Early on, I found that any writing assignment, whether a three-word headline or a 25 page paper, could succeed only if I identified a single subject and structured everything else around that. I’ve been going through the same exercise with watercolors. Typically, they begin with too much or too little happening. I keep working until a single visual event emerges. My aspiration is a poem without words.
Indeed, one of my heroes is the poet, Sharon Olds, whose poem, “The One Girl at the Boys’ Party,” is a model of poetic focus. Here, words and pictures coalesce around her daughter’s math ability, with the metaphor extending through the rest of the poem:
When I take my girl to the swimming party
I set her down among the boys. They tower and
bristle, she stands there smooth and sleek,
her math scores unfolding in the air around her.
. . . they will
see her sweet face, solemn and
sealed, a factor of one, and she will
see their eyes, two each,
their legs, two each, and the curves of their sexes,
one each, and in her head she'll be doing her
wild multiplying, as the drops
sparkle and fall to the power of a thousand from her body.
I discovered the need for one point of focus during the summer of 2018 working on Tupistra Tupistroides, a watercolor on top of a frail botanical print that became more and more layered, complex and unfocused. It needed closure before the paper fell apart. A single bright blue shape in the middle foreground did the trick. In another painting, Red Flag, I recognized at the last moment the importance of a flag-like shape on the upper left that had preceded everything else in the painting. In Triangle, the ovoid shape depends on the underlying blue lines to exist, but is nevertheless the defining event. All the other paintings in this group are environments where one event dominates.
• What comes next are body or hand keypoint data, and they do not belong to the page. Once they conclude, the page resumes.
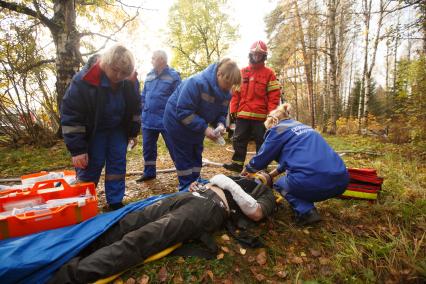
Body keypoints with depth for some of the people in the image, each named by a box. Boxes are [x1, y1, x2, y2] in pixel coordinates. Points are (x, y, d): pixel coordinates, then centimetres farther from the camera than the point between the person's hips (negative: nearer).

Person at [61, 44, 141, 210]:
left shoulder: (130, 81, -14)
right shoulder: (83, 81, -27)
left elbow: (135, 107, 2)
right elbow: (70, 115, -23)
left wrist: (133, 132, 3)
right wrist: (77, 149, -24)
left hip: (118, 129, 4)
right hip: (92, 131, -3)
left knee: (118, 164, 5)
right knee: (90, 166, -1)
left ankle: (115, 203, 19)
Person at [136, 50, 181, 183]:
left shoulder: (173, 76, -7)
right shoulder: (149, 75, 11)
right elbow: (144, 95, 18)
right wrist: (143, 111, 13)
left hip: (166, 120, -6)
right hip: (148, 120, 6)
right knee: (148, 147, 15)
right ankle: (149, 173, 32)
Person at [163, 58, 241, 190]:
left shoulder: (226, 93, -8)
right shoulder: (197, 83, -33)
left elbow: (221, 113, 2)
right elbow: (183, 111, -34)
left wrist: (220, 124, -21)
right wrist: (204, 128, -36)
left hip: (197, 126, 8)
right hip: (178, 122, -7)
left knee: (196, 156, 14)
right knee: (184, 158, 0)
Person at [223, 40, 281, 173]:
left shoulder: (269, 73, 4)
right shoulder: (242, 72, 13)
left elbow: (274, 95, -2)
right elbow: (235, 93, 10)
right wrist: (233, 110, 3)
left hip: (261, 116, -3)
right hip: (242, 114, 3)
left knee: (262, 141, 6)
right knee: (239, 139, 7)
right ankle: (237, 163, 18)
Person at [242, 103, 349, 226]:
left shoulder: (278, 129, 5)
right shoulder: (304, 127, 26)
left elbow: (261, 157, 9)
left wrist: (247, 170, 30)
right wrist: (272, 174, 44)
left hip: (312, 182, -8)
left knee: (280, 184, 23)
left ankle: (306, 212, 1)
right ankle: (307, 209, 20)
I work with oil and canvas, watercolor and paper, and the feeling is similar to working my vegetable garden or pruning tree limbs. The painting is an ecosystem with its own laws and gifts – weather, gravity, wood, plants, rain, hot sun, erosion – so I enter cautiously and try to leave no trace. My goal is always a poem without words.
One of the reasons I make paintings is to quiet my thinking, and its offshoot, worrying. Thinking and worrying are intimately connected to time, especially the awareness that time will run out. Instead of thinking and worrying, what I do is improvise. To improvise, I make rules and set up an instrument -- various materials ready to go -- and for a period of time forego everything else. In the end, improvisation is a kind of hyper-focus, when time stops.
Now, instead of worrying about global warming, people, shelter, reputation, suffering, and money, I operate in a small ecosystem of pigment, liquid, paper or canvas, tools, and my own impulses. The choices are infinite, but less infinite, so to speak, than in the ecosystem of the real world.
When I’m painting, I try to put the tendency to think and worry to good use -- sublimating it through instant feedback that says “go” or “no-go” to every action. Whether it's too much darkness, not enough complexity, too much allusion, not enough history, too much geometry, not enough singularity -- when I'm sorting these out, I feel like one of the materials, which is a peaceful state.